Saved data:

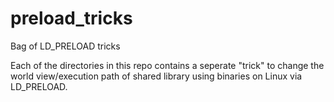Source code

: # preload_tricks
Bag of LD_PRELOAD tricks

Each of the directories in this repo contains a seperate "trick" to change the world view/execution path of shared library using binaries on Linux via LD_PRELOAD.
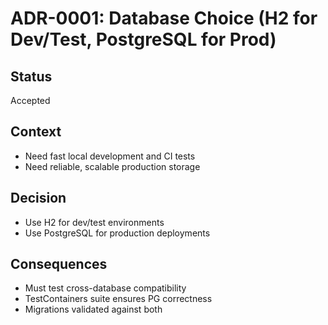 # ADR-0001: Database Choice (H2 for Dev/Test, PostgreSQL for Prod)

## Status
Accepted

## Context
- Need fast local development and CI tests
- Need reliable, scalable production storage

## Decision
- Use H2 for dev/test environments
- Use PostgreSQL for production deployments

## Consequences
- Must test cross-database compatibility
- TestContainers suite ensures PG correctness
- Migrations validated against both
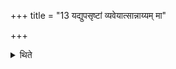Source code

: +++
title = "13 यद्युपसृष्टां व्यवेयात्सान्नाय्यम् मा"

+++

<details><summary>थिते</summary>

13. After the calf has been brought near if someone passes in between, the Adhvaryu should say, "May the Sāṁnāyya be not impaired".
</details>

▶ _Instruction_: Reproduce all of the text in the data above, character for character, and leave out the pictures.

▶ _Written answer_:
Source code

: # preload_tricks
Bag of LD_PRELOAD tricks

Each of the directories in this repo contains a seperate "trick" to change the world view/execution path of shared library using binaries on Linux via LD_PRELOAD.
 # ADR-0001: Database Choice (H2 for Dev/Test, PostgreSQL for Prod)

## Status
Accepted

## Context
- Need fast local development and CI tests
- Need reliable, scalable production storage

## Decision
- Use H2 for dev/test environments
- Use PostgreSQL for production deployments

## Consequences
- Must test cross-database compatibility
- TestContainers suite ensures PG correctness
- Migrations validated against both
Source code

: +++
title = "13 यद्युपसृष्टां व्यवेयात्सान्नाय्यम् मा"

+++

<details><summary>थिते</summary>

13. After the calf has been brought near if someone passes in between, the Adhvaryu should say, "May the Sāṁnāyya be not impaired".
</details>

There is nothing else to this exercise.